WORK ITEM —
Give the number of lines in this listing that contain "τούς", with no other words.

AVAILABLE DATA —
■ ■ ■ ■
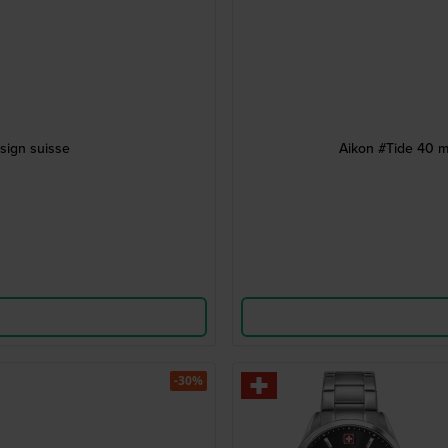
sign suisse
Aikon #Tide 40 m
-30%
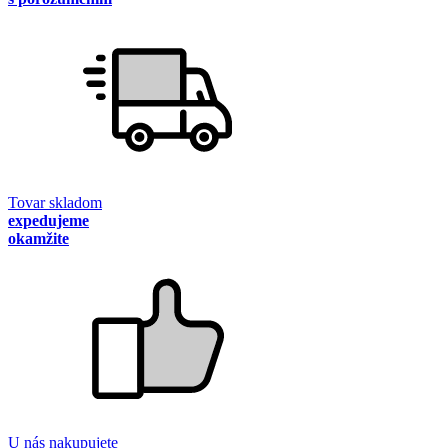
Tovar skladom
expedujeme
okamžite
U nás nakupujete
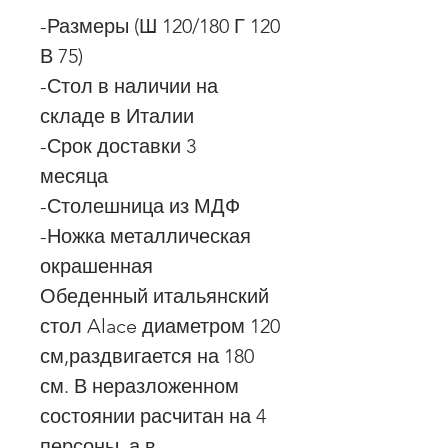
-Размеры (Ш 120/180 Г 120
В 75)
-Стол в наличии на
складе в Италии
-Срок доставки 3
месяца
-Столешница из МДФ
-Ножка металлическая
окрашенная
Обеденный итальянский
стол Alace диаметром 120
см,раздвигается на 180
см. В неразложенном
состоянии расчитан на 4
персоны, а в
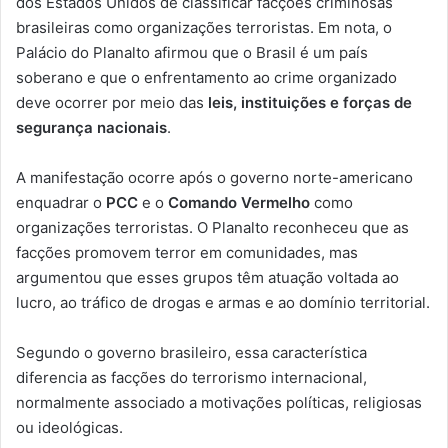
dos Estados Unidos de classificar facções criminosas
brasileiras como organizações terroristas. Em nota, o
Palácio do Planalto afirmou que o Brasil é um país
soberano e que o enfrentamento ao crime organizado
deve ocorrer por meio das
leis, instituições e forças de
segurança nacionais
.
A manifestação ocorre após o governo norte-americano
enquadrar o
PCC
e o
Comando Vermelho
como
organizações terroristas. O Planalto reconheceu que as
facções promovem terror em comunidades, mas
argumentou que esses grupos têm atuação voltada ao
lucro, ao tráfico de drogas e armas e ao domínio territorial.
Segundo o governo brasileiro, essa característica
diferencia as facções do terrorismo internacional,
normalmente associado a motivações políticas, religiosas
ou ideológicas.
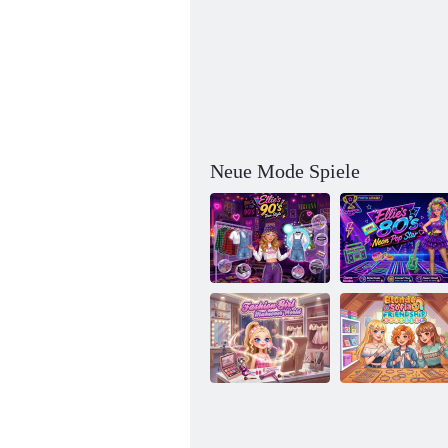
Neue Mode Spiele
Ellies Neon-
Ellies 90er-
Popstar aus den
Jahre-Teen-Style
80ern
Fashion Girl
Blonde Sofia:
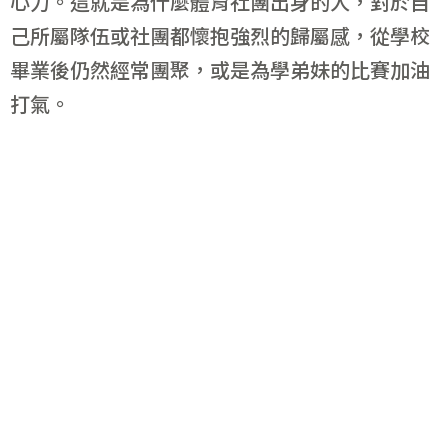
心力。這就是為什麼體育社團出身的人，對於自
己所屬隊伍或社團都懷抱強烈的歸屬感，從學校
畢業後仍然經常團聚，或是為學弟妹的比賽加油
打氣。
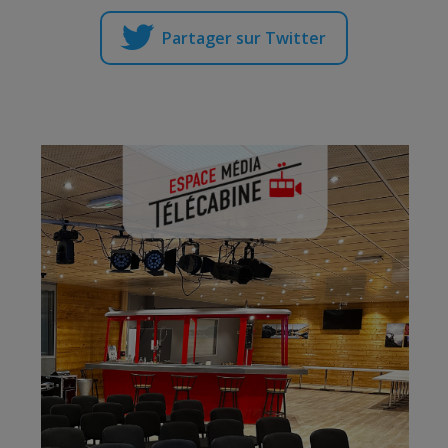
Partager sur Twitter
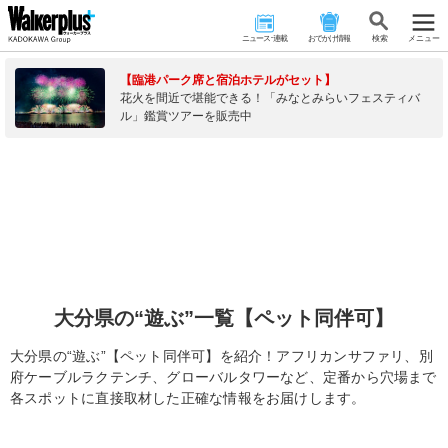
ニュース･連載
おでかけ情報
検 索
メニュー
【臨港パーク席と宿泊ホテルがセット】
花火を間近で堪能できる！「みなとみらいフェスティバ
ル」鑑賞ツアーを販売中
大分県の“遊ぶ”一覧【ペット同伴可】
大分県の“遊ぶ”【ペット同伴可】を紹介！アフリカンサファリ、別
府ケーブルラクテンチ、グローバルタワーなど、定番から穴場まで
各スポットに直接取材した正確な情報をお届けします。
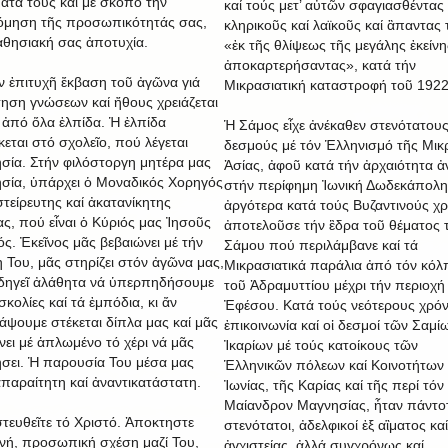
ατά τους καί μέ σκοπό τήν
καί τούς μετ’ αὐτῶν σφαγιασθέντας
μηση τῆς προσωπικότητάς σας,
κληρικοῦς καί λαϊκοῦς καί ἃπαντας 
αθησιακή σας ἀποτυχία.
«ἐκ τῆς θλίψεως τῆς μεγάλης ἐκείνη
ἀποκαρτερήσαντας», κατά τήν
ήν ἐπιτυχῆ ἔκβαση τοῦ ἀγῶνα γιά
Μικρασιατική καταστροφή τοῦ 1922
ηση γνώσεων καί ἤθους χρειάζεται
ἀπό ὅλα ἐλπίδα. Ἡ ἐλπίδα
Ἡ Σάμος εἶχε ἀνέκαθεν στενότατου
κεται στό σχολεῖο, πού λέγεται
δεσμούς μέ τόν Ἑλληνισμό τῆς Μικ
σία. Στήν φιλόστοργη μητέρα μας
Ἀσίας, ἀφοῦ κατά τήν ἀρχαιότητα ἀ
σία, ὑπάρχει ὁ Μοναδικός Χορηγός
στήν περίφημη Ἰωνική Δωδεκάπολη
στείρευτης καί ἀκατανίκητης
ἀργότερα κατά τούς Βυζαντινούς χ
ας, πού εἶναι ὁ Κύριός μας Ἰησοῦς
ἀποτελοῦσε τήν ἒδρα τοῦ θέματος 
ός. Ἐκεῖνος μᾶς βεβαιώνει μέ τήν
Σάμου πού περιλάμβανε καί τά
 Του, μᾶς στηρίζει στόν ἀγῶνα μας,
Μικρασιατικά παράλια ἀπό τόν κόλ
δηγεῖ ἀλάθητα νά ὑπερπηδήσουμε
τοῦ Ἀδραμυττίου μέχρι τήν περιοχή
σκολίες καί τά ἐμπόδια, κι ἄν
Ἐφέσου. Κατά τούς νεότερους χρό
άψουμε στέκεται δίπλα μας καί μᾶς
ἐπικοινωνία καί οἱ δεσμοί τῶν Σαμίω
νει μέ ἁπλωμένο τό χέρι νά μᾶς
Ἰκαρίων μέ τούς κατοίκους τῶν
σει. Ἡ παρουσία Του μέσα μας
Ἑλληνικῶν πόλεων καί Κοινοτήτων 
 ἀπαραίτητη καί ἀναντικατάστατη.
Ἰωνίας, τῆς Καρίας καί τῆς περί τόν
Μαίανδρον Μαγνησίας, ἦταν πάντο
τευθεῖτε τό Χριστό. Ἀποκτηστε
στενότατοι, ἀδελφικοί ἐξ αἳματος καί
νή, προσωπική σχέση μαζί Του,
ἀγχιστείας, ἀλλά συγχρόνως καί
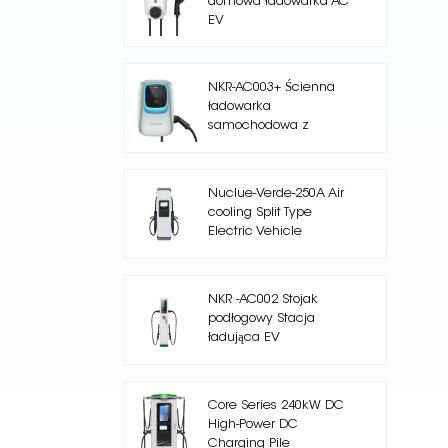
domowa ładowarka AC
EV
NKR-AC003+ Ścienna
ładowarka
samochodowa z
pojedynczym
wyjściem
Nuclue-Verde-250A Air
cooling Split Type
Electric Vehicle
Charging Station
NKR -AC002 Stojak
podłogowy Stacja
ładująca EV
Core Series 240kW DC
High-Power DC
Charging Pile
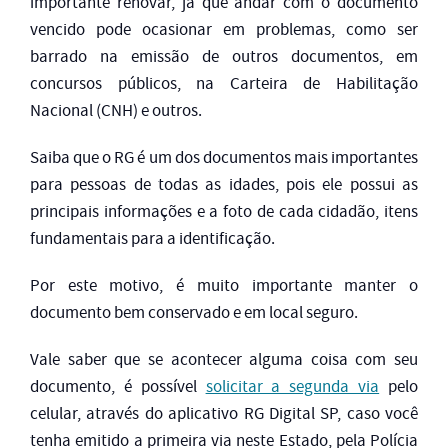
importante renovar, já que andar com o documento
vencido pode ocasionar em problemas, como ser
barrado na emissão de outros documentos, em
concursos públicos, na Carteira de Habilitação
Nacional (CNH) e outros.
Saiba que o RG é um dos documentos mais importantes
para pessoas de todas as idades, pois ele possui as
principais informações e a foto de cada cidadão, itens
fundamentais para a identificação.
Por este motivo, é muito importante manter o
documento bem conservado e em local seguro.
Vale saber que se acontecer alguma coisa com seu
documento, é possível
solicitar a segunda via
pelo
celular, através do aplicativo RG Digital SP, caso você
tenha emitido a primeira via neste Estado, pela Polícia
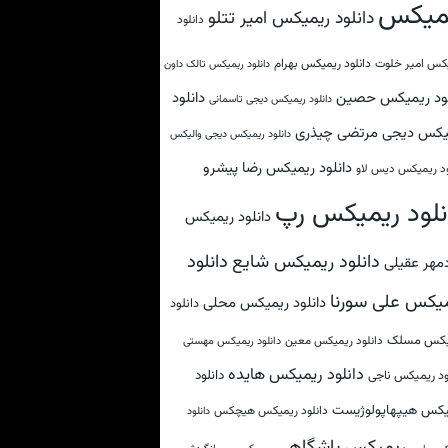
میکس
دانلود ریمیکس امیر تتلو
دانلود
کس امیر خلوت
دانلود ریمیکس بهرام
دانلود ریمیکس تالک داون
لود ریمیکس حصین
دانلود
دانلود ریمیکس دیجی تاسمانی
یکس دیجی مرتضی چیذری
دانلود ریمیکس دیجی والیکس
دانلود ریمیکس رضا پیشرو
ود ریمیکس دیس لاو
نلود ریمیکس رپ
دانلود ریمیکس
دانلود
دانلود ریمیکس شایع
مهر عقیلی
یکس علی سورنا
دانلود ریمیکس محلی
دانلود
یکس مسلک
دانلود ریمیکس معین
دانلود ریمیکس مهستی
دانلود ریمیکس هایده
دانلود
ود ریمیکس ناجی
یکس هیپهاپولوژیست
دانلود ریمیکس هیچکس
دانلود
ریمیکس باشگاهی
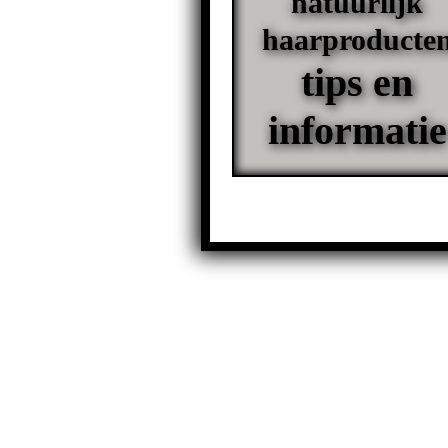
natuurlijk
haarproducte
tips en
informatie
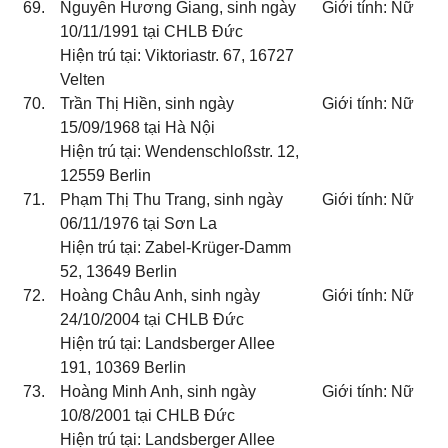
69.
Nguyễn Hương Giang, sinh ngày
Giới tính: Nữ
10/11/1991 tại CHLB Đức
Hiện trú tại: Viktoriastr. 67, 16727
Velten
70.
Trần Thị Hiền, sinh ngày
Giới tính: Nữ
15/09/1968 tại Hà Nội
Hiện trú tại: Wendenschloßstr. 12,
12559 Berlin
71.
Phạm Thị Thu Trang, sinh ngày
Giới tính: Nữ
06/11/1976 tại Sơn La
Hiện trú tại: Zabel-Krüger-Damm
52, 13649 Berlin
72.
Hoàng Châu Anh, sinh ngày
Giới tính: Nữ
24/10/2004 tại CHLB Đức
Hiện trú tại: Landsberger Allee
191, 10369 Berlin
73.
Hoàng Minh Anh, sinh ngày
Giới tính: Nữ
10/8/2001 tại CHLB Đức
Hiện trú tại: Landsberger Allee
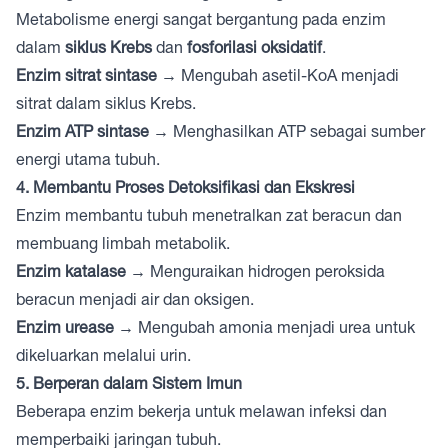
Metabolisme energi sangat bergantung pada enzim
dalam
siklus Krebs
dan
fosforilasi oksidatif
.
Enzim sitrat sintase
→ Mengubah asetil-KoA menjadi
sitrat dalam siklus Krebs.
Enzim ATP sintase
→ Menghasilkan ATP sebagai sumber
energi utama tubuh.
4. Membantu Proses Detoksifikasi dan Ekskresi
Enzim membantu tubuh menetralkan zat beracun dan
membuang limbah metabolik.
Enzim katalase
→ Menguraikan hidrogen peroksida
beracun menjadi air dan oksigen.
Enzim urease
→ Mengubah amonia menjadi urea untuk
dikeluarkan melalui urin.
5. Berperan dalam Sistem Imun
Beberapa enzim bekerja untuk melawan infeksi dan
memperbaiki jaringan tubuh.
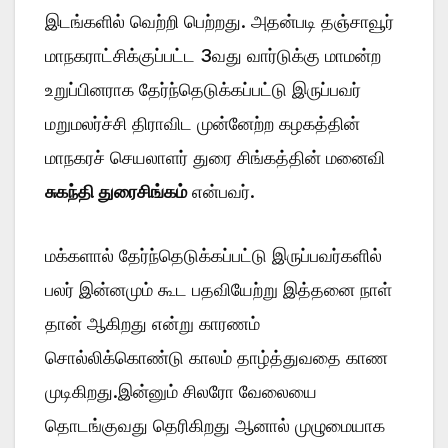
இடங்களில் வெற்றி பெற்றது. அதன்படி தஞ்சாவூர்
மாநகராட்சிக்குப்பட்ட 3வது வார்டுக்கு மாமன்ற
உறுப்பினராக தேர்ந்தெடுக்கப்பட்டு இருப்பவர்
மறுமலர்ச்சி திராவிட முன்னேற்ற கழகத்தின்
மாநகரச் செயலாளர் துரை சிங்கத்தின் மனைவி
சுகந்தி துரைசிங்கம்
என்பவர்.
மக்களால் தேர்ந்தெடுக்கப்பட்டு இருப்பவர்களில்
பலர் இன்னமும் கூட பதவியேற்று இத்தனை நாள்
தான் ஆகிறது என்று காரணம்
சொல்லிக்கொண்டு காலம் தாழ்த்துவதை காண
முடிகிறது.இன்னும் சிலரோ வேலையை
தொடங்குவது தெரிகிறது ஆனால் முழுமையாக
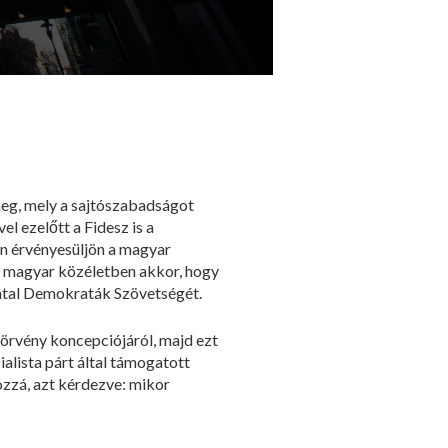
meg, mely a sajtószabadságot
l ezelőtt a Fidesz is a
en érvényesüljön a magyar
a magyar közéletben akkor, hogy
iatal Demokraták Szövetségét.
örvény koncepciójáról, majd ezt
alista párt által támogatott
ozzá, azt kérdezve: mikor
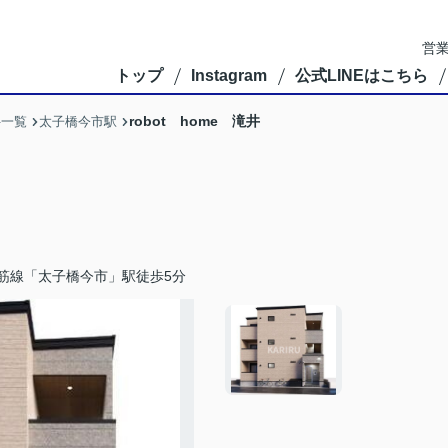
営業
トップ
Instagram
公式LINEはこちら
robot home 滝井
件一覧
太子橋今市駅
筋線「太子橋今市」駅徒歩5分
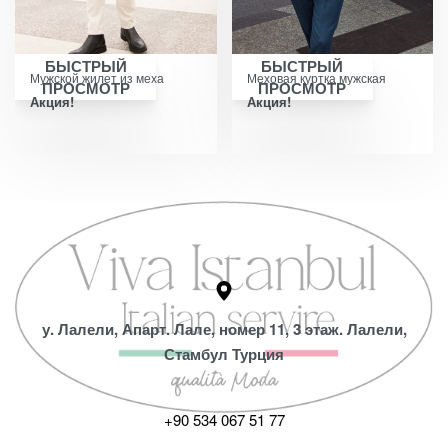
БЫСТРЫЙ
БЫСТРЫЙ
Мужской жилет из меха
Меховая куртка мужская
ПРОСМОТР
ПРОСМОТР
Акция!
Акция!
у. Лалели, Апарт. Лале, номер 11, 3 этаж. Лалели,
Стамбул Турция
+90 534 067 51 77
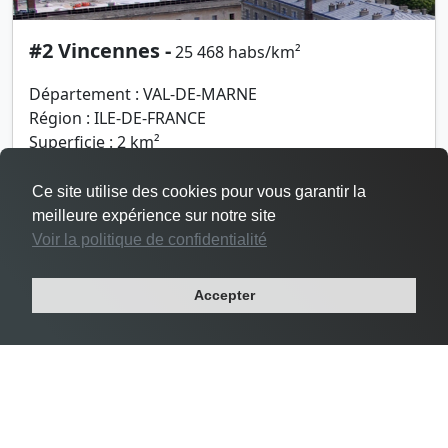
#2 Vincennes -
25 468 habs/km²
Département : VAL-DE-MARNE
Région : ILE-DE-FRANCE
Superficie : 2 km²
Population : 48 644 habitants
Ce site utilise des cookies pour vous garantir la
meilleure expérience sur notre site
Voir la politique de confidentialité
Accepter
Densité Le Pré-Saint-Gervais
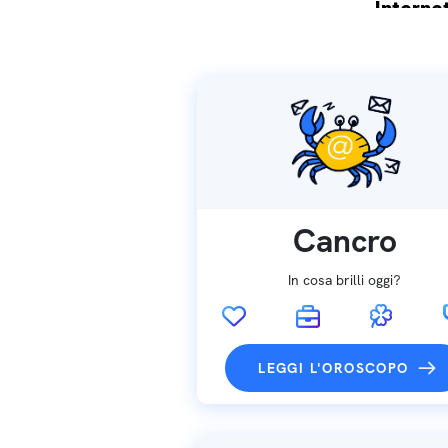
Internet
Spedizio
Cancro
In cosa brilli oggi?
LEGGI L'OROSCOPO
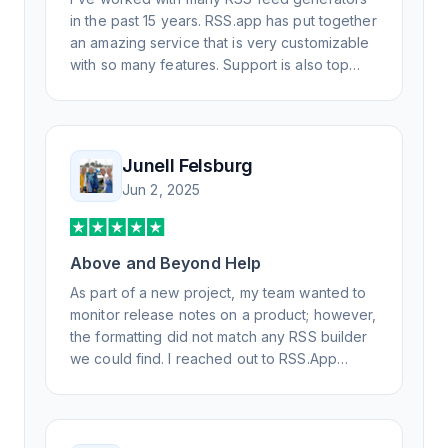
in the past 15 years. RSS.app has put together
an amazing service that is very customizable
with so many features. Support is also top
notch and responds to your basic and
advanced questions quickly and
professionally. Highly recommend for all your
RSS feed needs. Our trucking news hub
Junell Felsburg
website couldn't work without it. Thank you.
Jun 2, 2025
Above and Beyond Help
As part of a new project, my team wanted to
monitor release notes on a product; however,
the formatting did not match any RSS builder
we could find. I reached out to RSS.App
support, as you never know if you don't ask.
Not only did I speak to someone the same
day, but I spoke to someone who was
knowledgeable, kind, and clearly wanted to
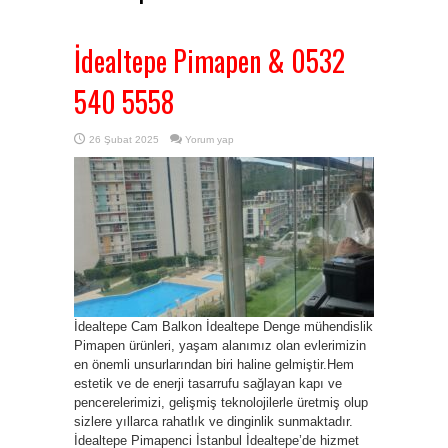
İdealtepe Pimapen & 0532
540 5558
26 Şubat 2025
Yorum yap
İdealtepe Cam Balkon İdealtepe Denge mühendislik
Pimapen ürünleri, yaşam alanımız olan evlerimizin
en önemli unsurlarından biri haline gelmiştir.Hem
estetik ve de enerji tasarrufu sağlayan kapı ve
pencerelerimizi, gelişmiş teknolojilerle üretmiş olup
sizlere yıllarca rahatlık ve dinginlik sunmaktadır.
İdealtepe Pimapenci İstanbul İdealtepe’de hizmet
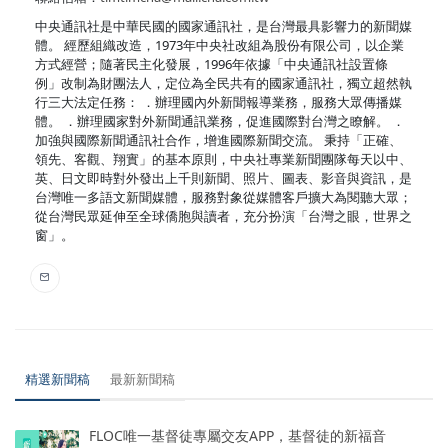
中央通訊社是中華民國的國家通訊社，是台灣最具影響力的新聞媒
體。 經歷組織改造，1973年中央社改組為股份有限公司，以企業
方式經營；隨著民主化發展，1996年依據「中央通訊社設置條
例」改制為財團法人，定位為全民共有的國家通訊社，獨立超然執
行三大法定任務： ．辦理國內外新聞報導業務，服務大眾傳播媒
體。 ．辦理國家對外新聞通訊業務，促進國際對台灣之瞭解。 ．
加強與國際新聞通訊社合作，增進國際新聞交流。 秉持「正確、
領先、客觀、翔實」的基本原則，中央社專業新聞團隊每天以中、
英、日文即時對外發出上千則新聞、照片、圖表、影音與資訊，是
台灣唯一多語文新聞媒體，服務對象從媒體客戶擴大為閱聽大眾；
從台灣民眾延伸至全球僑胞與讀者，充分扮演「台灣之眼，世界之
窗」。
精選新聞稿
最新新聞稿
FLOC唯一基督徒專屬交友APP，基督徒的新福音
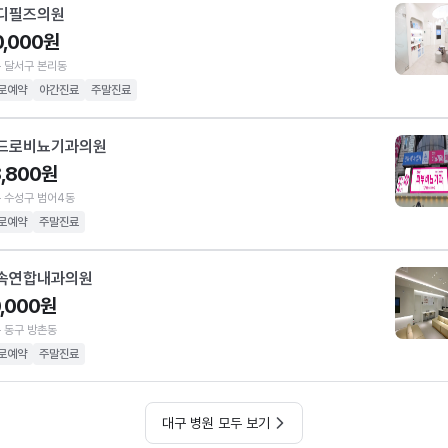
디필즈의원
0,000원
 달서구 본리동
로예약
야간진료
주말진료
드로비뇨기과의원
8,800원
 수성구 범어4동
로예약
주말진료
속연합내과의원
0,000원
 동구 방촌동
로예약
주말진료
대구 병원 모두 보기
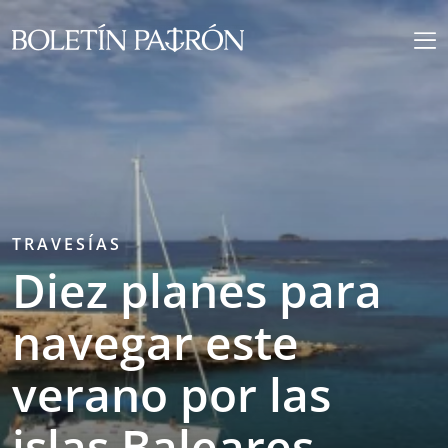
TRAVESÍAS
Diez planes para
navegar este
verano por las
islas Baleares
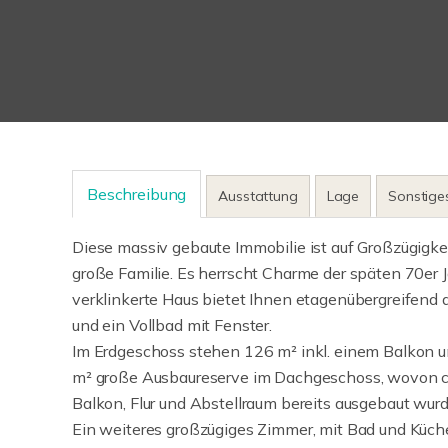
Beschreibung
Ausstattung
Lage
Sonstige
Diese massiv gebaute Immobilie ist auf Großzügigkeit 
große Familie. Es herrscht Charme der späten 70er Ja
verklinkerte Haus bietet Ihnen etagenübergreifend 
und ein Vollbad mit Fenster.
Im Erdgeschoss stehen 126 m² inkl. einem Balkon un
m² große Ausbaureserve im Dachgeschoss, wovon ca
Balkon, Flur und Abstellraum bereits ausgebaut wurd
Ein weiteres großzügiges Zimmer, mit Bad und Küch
■ ■ ■ ■
THE COMPLETED TASK —
4